Nevertheless, the referral or recommendation that violated the AKS must be the referral or recommendation that resulted in the false claim. The court held the relator had failed to show that any of Accredo’s 24 federally insured patients were exposed to the recommendation of the hemophilia charities or that they were even members of the charities. The court explained that “[a] kickback does not morph into a false claim unless a particular patient is exposed to an illegal recommendation or referral and a provider submits a claim for reimbursement pertaining to that patient.” The court rejected the relator’s request that the court infer the patients were members of the charities based on the relator’s assertion that “[e]ssentially all hemophelics” in the geographic area Accredo served were members of the charities to which Accredo donated. This inference was not enough because it was impossible to rule out the chance that none of the patients was a member and that none was exposed to the charities’ recommendation. Thus, the relator’s evidence failed to “link Accredo’s alleged kickback scheme to any particular claim” and so Accredo did not face FCA liability.

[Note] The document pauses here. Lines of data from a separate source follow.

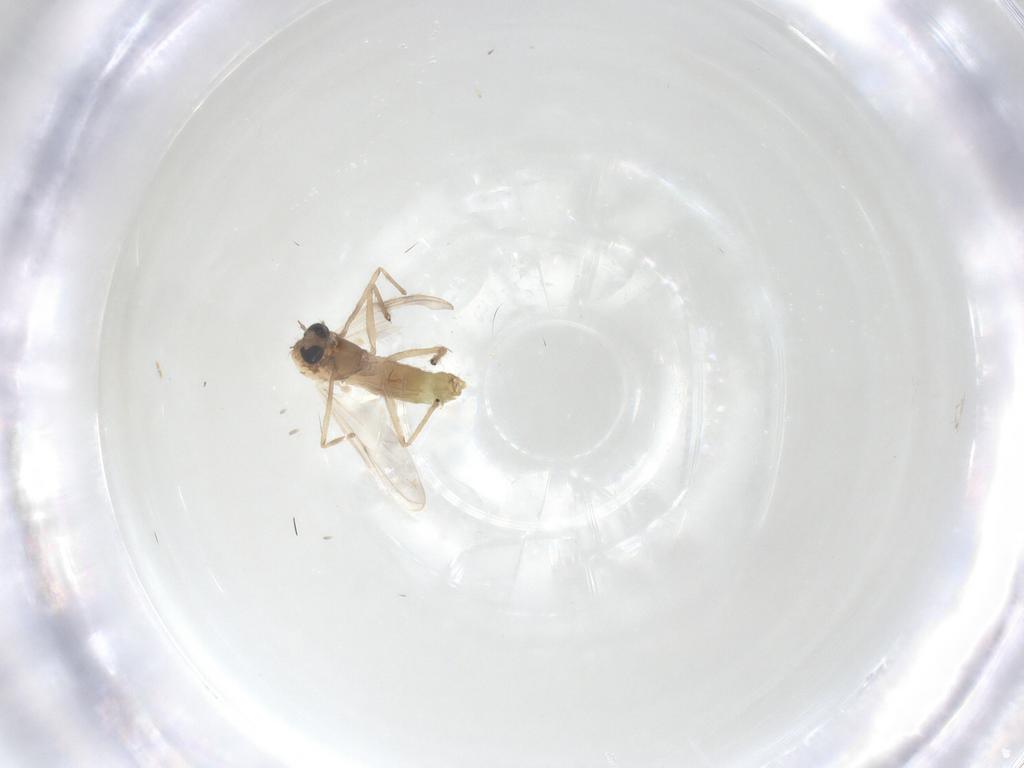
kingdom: Animalia
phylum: Arthropoda
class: Insecta
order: Diptera
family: Chironomidae
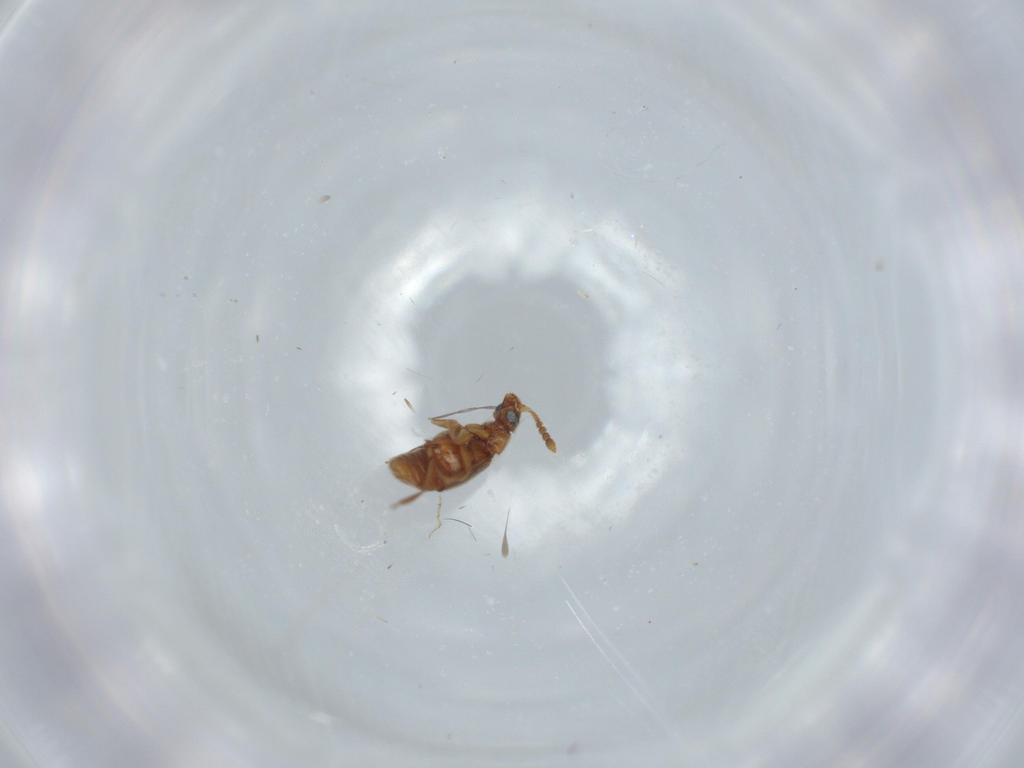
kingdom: Animalia
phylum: Arthropoda
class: Insecta
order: Coleoptera
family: Staphylinidae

The court pointed out several issues it did not address in its opinion. It expressed no view as to whether Accredo’s relationship with the charities was an AKS violation in the first place. Nor did the court reach the issues of whether the relator could satisfy the FCA’s materiality requirement, even if he had shown a link between the patients exposed to the charities’ recommendation and Accredo’s claims. And although not addressed by the court, the low number of federally insured patients at issue—24—means the court did not have an opportunity to address claims against a provider who services a large number of federally insured patients. Medco does not explain what evidence would be sufficient to show at least one of a large number of patients were exposed to an improper referral or recommendation. Still, the Medco decision is a useful reminder that the AKS and FCA have separate elements, and an AKS violation does not automatically translate to FCA liability. Organizations in the healthcare space–particularly charities–should take heed.